It’s not often that a UK drama hits big in America, still less one about the travails of school life, given how distinct the education systems are, not to mention drinking habits of the two nations’ youth. Yet Sex Education has proved to be an exception. The Netflix show’s second season has been a smash on both sides of the Atlantic. But why?
Perhaps it is in part because with Sex Education Netflix has given us a show that’s both British and American. This is transatlantic youth culture at its most florid. Our protagonists look like the cast of The Breakfast Club – they wear letterman jackets, play American football and go to an American-style high school prom. But they also have British accents, speak in British English, and are social and scripted in very British ways. All these things coexist at once – the British and the American forms keep passing in the hallway, conspicuously ignoring one another when they do.
This is something we’ve seen on the rise on Netflix in recent years – from Jonathan Entwistle’s The End of the F***ing World to Black Mirror. But what is the creative strategy behind all this hybridity?
Well, of course it’s fair to ask whether there is a creative strategy at all. In the case of Sex Education in particular, some have speculated that this is Netflix’s simple, cynical bid to expand the show’s audience – flogging an Americanised version of British teenage culture to appeal to two markets at once. Why not just mix cultures without care or explanation and hope for big numbers?
I think it’s clear the showrunners (the writer Laurie Nunn and the series director Ben Taylor) are up to something more interesting. I don’t think they are simply rising in a bid for common ground between the cultures.
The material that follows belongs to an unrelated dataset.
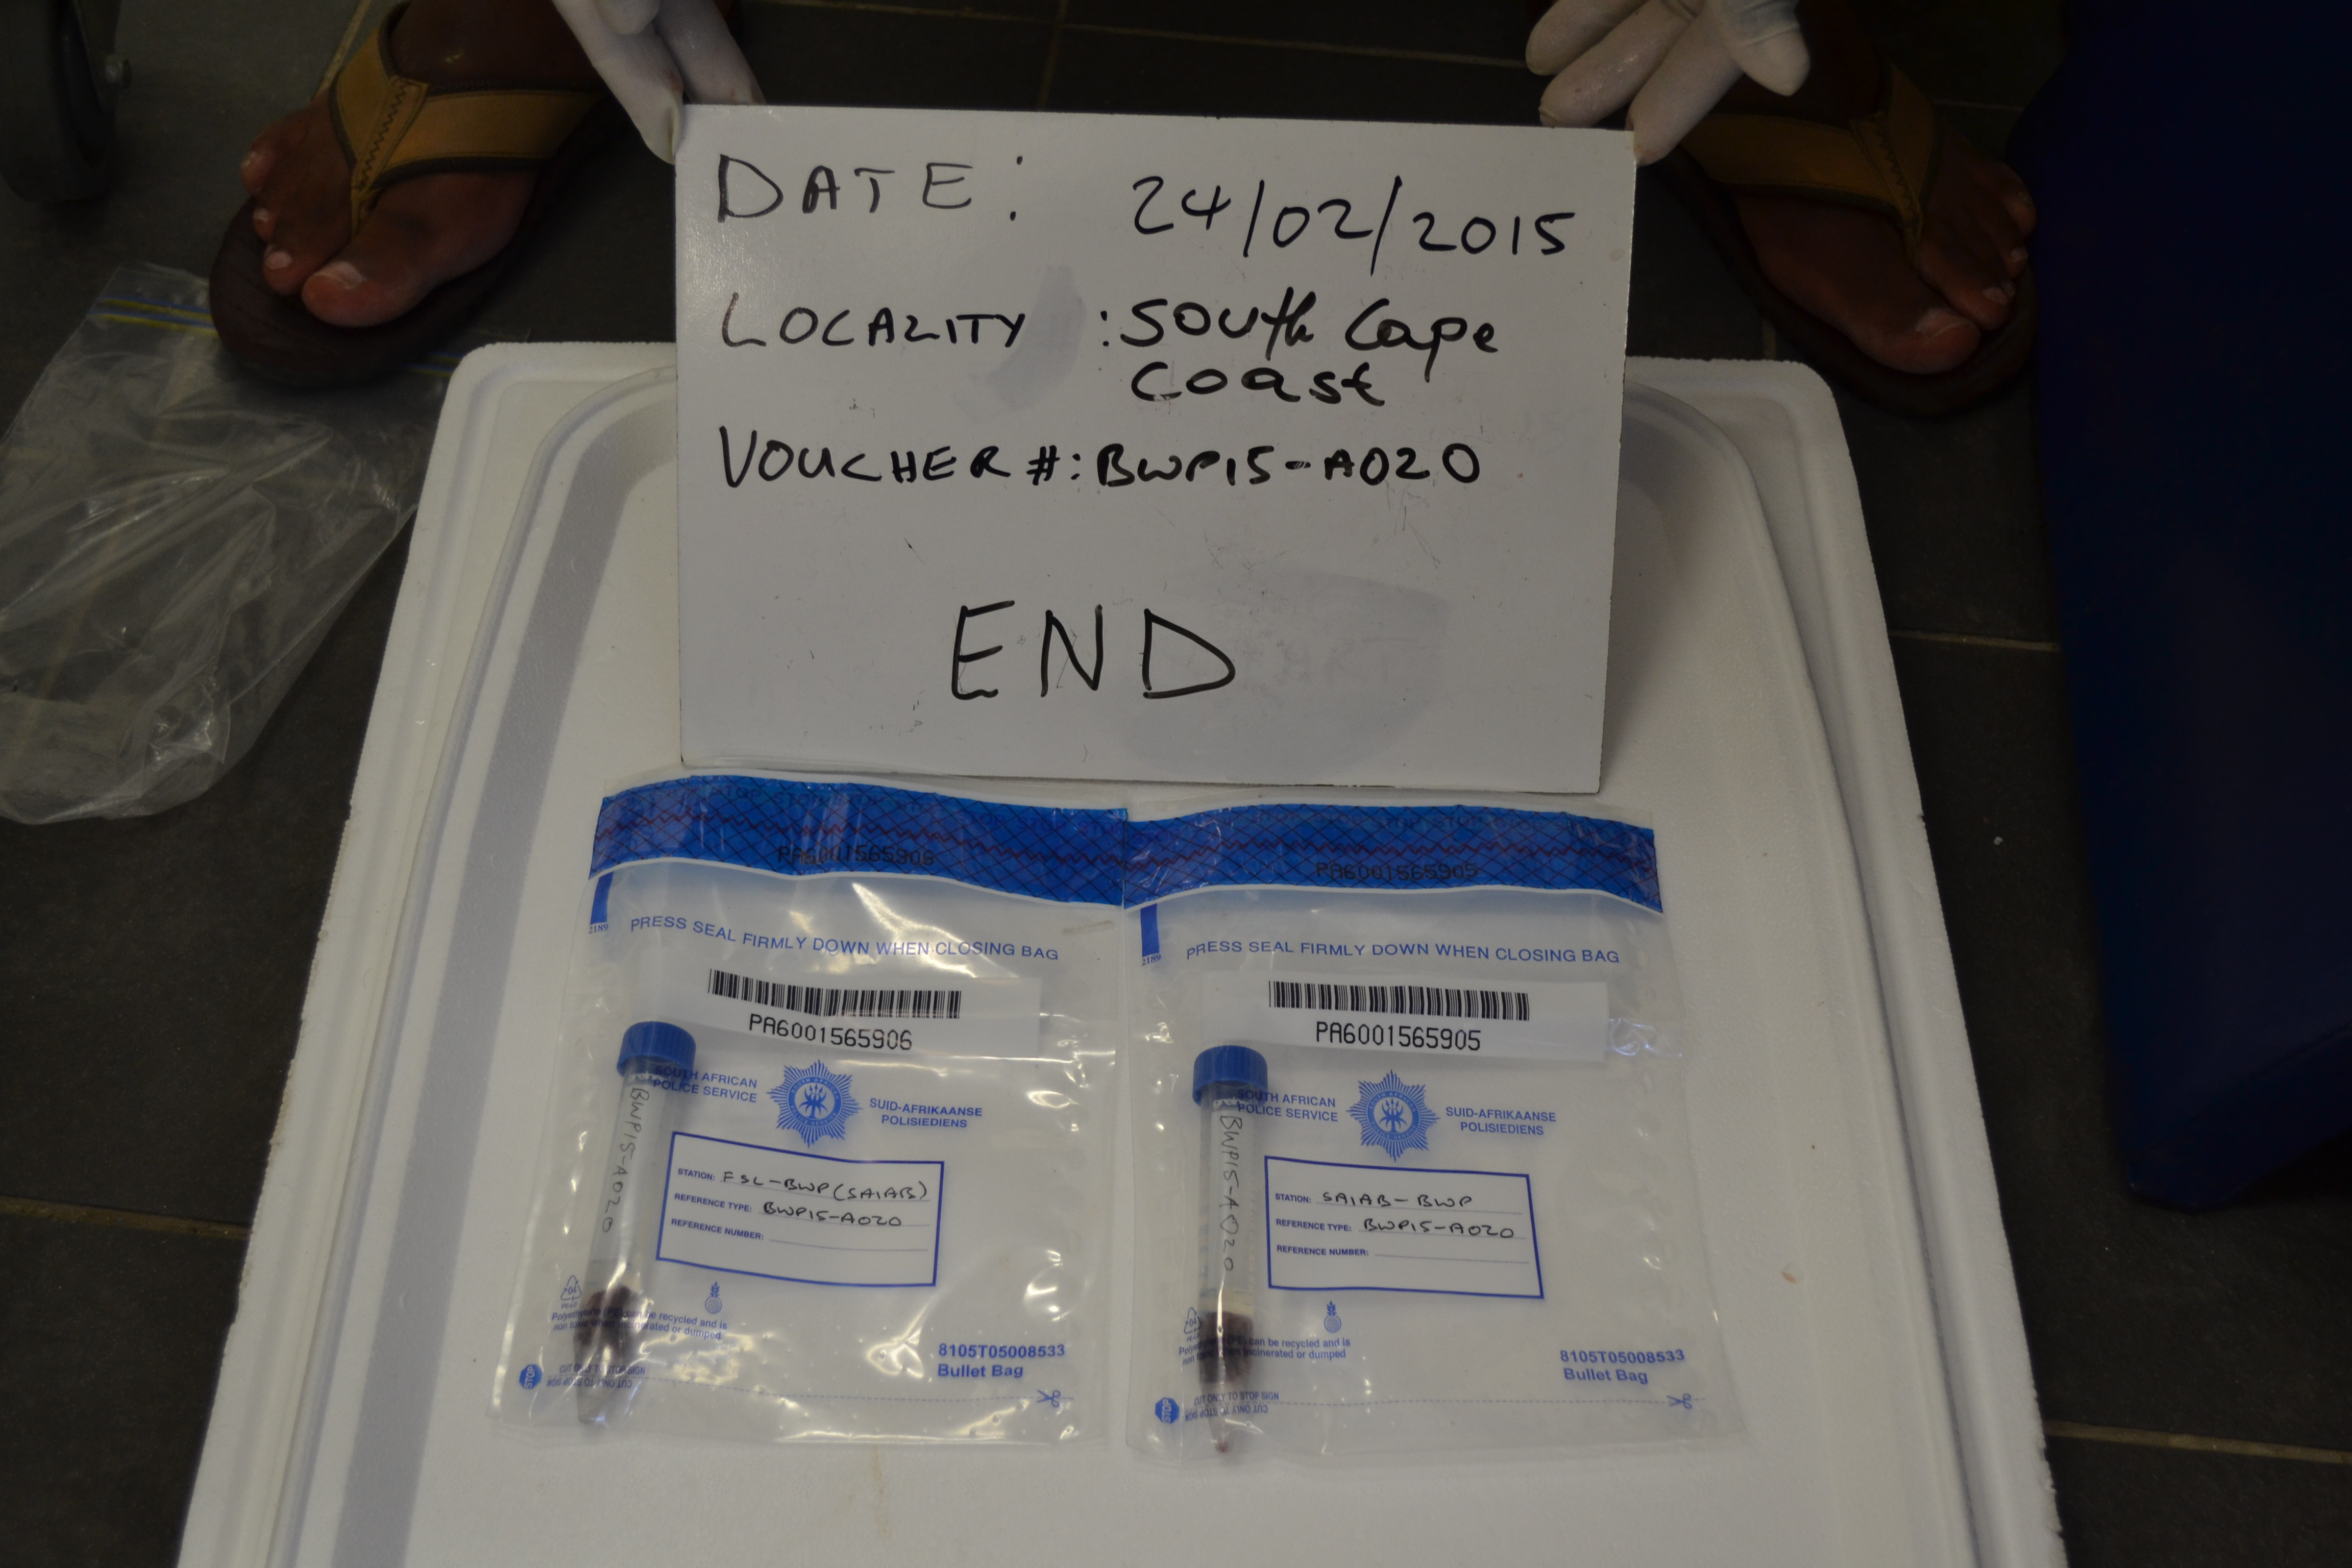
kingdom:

We have seen a systematic rethinking of the contracts that have long bound audiences and show makers. One such contract used to be “keep it simple, stupid” – the idea that audiences do not like overcomplicated characters, dialogue or plot. Another was that actors must be beautiful – if they can act as well, that’s welcome but not a prerequisite. These were rules fashioned by Aaron Spelling and exhaustively explored by American TV until sometime in the 1980s.
Then, all of a sudden, complexity was OK. The first condition of acting became talent. Add to this the rise of streaming TV, which improved the range of programme choices and gave longer, richer narrative arcs and, gradually, TV began to give up its status as the idiot cousin of theatre and cinema, and hold its own. Our clearest evidence: good actors now want in. Shows such as The Wire are no longer lonely exceptions but increasingly the rule – as evidenced by Homeland, Luther, Atlanta, Fleabag, Orphan Black, Killing Eve – all headed up by incredibly talented actors.
But I don’t think Sex Education is necessarily an exploration of a new, more subtle type of storytelling. It’s clear the makers are up to something else still. And this brings us back to the Britishness and Americanness at work in the show. I wonder if, instead of a simple attempt to tick all the boxes for a transatlantic audience, we are looking at a deliberate collision of cultural materials; an artistic choice to draw British and American cultures together for their contradictions and inconsistencies.
This cultural strategy is everywhere at work in pop music. Lil Nas X’s country-rap song Old Town Road is a work of such syncretic cunning that when Billboard removed it from the country chart and Lil Nas X was asked why, he plausibly suggested his “song’s ingenuity [may have] intimidated them”. Billie Eilish is vividly genre-splicing. And most recently 100 Gecs, a musical duo from St Louis has taken the mixing and matching of genre to new heights. Sex Education is an example of TV catching up to the creativity that’s been active in music for several decades and fiction for much longer.
Genre is dead. This murder is yet to be detected by those who make Law and Order television. The sophisticated showrunner is now sitting at a lab bench that puts a large set of combinatorial devices and strategies at her disposal. And for some, creativity comes from a particle accelerator in which diverse cultural materials that don’t “go together” are made to. This accounts for vertiginous moments in Sex Education. “Wait, English kids in an American high school? What difference will their Englishness make?” And for the American viewers, there’s perhaps the odd sensation that their own youth has been infiltrated. For both viewers, the story of adolescence has been rendered less predictable and given new life.
TV is getting better because culture in general is getting better. Witless compliance by the viewer and the storyteller is in remission. We now expect a show to depart from conventions as surely as it conforms to them. Sex Education is a worthy contribution to the experiment.